---------- INFORMATION PROVIDED
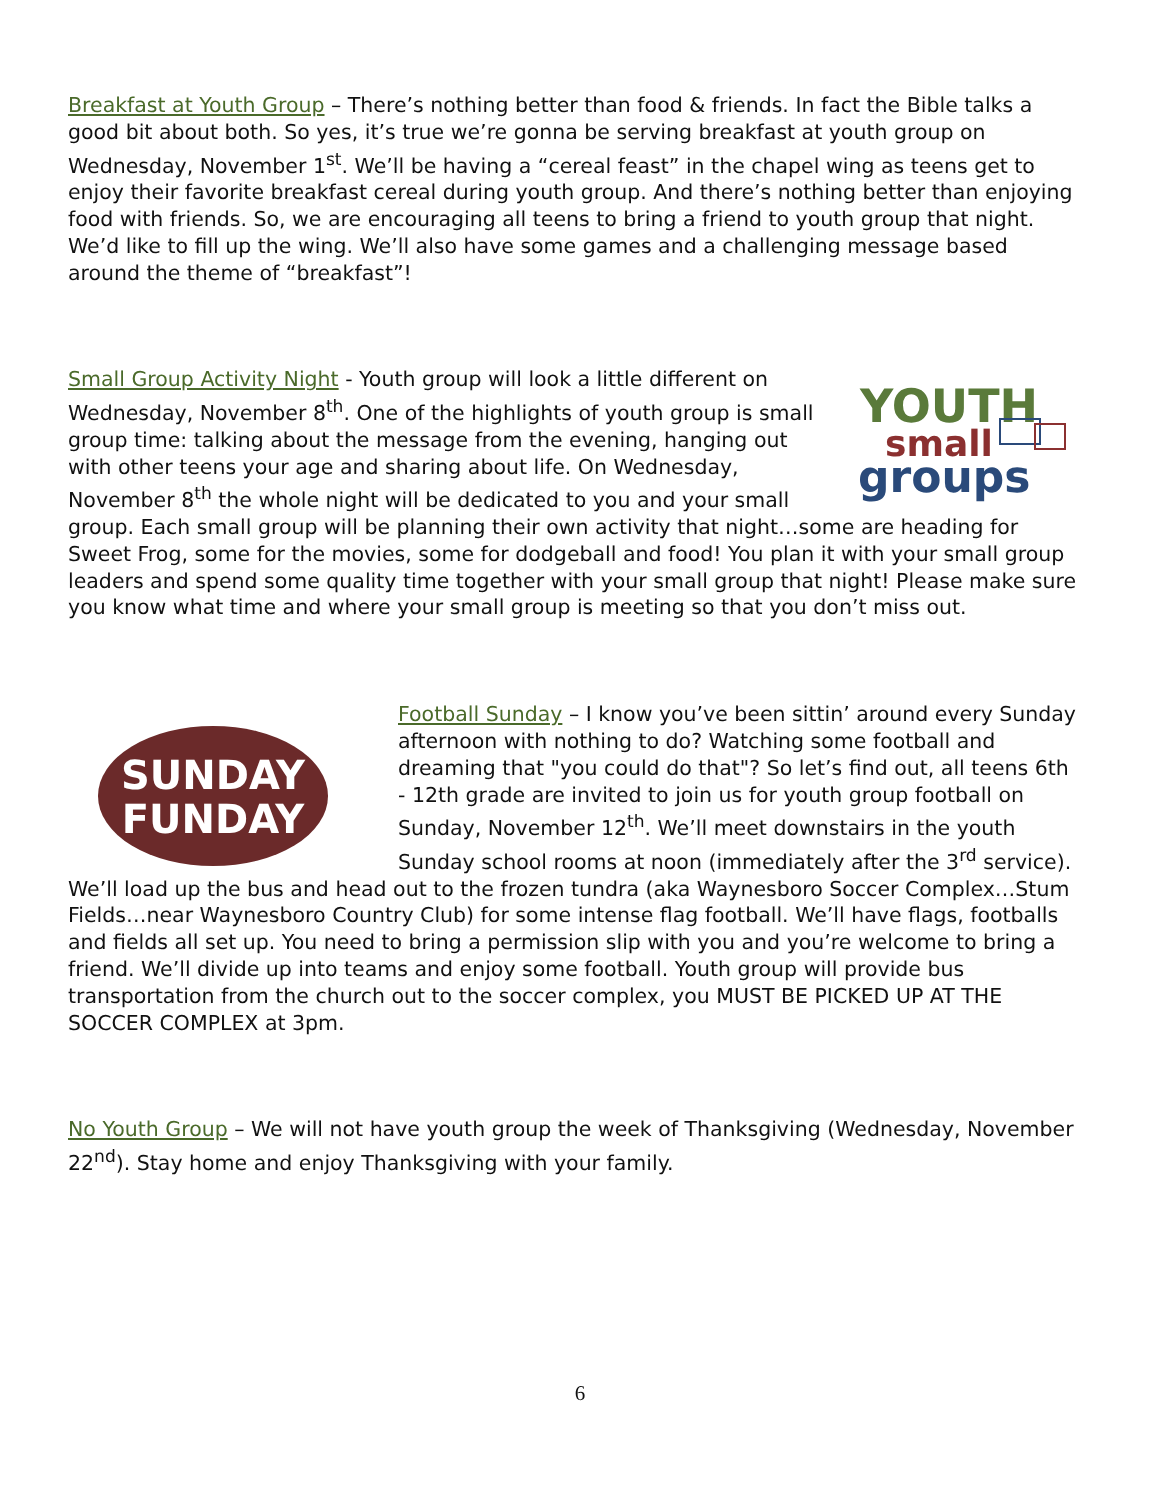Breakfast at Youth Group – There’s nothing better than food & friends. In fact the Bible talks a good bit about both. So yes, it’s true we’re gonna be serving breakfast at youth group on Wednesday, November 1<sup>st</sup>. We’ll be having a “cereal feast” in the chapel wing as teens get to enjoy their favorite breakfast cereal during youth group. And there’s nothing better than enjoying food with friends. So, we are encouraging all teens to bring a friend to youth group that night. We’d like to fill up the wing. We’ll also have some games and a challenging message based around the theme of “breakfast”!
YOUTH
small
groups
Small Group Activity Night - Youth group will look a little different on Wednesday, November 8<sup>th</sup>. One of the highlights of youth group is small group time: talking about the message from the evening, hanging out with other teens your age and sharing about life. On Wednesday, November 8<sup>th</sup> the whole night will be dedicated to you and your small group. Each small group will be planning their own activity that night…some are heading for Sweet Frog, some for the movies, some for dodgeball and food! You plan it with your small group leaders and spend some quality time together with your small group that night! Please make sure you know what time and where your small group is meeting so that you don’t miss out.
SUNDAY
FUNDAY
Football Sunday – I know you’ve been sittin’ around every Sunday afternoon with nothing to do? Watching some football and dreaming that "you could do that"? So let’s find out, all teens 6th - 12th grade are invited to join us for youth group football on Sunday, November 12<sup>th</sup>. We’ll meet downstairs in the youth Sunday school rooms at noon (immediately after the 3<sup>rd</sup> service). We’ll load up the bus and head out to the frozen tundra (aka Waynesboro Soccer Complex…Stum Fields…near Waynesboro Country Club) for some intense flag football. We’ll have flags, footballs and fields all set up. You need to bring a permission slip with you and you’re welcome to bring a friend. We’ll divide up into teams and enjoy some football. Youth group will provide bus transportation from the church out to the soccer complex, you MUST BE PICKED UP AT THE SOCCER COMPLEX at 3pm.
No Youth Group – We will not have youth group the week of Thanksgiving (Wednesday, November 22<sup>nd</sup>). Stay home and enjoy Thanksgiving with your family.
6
--------------------
• [WHAT THE TASK ASKS]: The entries above need an exact copy without their pictures.

• [YOUR RESPONSE]:
Breakfast at Youth Group – There’s nothing better than food & friends. In fact the Bible talks a good bit about both. So yes, it’s true we’re gonna be serving breakfast at youth group on Wednesday, November 1<sup>st</sup>. We’ll be having a “cereal feast” in the chapel wing as teens get to enjoy their favorite breakfast cereal during youth group. And there’s nothing better than enjoying food with friends. So, we are encouraging all teens to bring a friend to youth group that night. We’d like to fill up the wing. We’ll also have some games and a challenging message based around the theme of “breakfast”!
YOUTH
small
groups
Small Group Activity Night - Youth group will look a little different on Wednesday, November 8<sup>th</sup>. One of the highlights of youth group is small group time: talking about the message from the evening, hanging out with other teens your age and sharing about life. On Wednesday, November 8<sup>th</sup> the whole night will be dedicated to you and your small group. Each small group will be planning their own activity that night…some are heading for Sweet Frog, some for the movies, some for dodgeball and food! You plan it with your small group leaders and spend some quality time together with your small group that night! Please make sure you know what time and where your small group is meeting so that you don’t miss out.
SUNDAY
FUNDAY
Football Sunday – I know you’ve been sittin’ around every Sunday afternoon with nothing to do? Watching some football and dreaming that "you could do that"? So let’s find out, all teens 6th - 12th grade are invited to join us for youth group football on Sunday, November 12<sup>th</sup>. We’ll meet downstairs in the youth Sunday school rooms at noon (immediately after the 3<sup>rd</sup> service). We’ll load up the bus and head out to the frozen tundra (aka Waynesboro Soccer Complex…Stum Fields…near Waynesboro Country Club) for some intense flag football. We’ll have flags, footballs and fields all set up. You need to bring a permission slip with you and you’re welcome to bring a friend. We’ll divide up into teams and enjoy some football. Youth group will provide bus transportation from the church out to the soccer complex, you MUST BE PICKED UP AT THE SOCCER COMPLEX at 3pm.
No Youth Group – We will not have youth group the week of Thanksgiving (Wednesday, November 22<sup>nd</sup>). Stay home and enjoy Thanksgiving with your family.
6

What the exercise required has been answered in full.